My Elise didn’t even have sun visors, and the ones in my Europa can’t fold out of the way, which is worse. There are traffic lights I can only see if I lean forwards far enough to put my chin on the steering wheel.
One of the convertibles had sun visors that rotated in to the middle of the car, not to the side window (MR2? MX5? Can’t remember) which was rubbish. But you can’t really complain about inadequate shade in a car with no roof.
It’s a VW, what did you expect?
My 2010 Sportwagen has them
Our S5 has extending visors, and the Q7 has extending visors with the bonus visor above that one for full front/side coverage.
My $20k Cruze had that back in 2011. But only for the driver. If GM saw fit to include it on a built to a price compact car, it darn well can be included on a price is not too big a deal 2025 Porsche.
My 2014 grand Cherokee had an extending visor. If FCA could do it then everyone should be able to.
Current gen Mazdas have a half-assed solution where you can extend a little square of plastic out from the main visor body.
It’s much smaller, in both dimensions, than the visor itself, so it’s hard to get it to cover the sun (its only job) unless you sit juuuust right.
How fucking hard can it be to make the whole thing telescope??
Buick did that with the LeSabre in the 1990’s. They also had an auxiliary sun visor that only flipped down when the main one was blocking the side window. I miss that feature!
How to camera-based driver assistance systems deal with glare? Does the camera have a sun visor??
They drive in to things.
This is part of the reason camera-based driver assistance systems are not enough. Lidar is ideal, as it can also see through fog/rain/snow and has an exceptional sensing range.

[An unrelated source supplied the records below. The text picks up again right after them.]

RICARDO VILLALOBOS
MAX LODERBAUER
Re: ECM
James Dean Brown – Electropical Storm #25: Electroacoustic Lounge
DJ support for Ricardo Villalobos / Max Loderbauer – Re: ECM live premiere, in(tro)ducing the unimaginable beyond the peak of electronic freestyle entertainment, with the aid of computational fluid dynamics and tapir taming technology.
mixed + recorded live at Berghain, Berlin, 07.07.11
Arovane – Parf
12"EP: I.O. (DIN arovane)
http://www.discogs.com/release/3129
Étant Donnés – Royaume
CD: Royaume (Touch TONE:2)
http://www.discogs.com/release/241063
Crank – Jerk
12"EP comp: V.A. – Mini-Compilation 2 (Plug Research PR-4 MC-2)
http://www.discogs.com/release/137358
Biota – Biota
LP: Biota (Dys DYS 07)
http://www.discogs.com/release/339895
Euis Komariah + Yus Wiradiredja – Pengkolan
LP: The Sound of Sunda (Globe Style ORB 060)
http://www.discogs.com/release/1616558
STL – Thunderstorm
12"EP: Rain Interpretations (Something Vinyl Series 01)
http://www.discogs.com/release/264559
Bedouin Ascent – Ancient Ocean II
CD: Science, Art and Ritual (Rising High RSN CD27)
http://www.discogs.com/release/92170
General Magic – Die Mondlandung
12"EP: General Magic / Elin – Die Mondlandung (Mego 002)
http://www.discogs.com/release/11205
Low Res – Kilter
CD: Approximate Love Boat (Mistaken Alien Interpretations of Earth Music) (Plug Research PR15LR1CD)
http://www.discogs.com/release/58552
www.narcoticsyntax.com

Camera-based driver assistance system sunglasses, obvs
It’s bean counters and product management/marketing at work. The bean counters want to save $5- $10 a vehicle (I’m admittedly guessing but figure it can’t be much more, even when accounting for the need for slightly more durable bushings, etc. and additional engineering costs) and the product mgmt/mkt people know that most people are very emotional when they buy a car and get excited about almost anything but the visors, could care less or simply don’t know of such a feature and tell the bean counters that their request will be granted.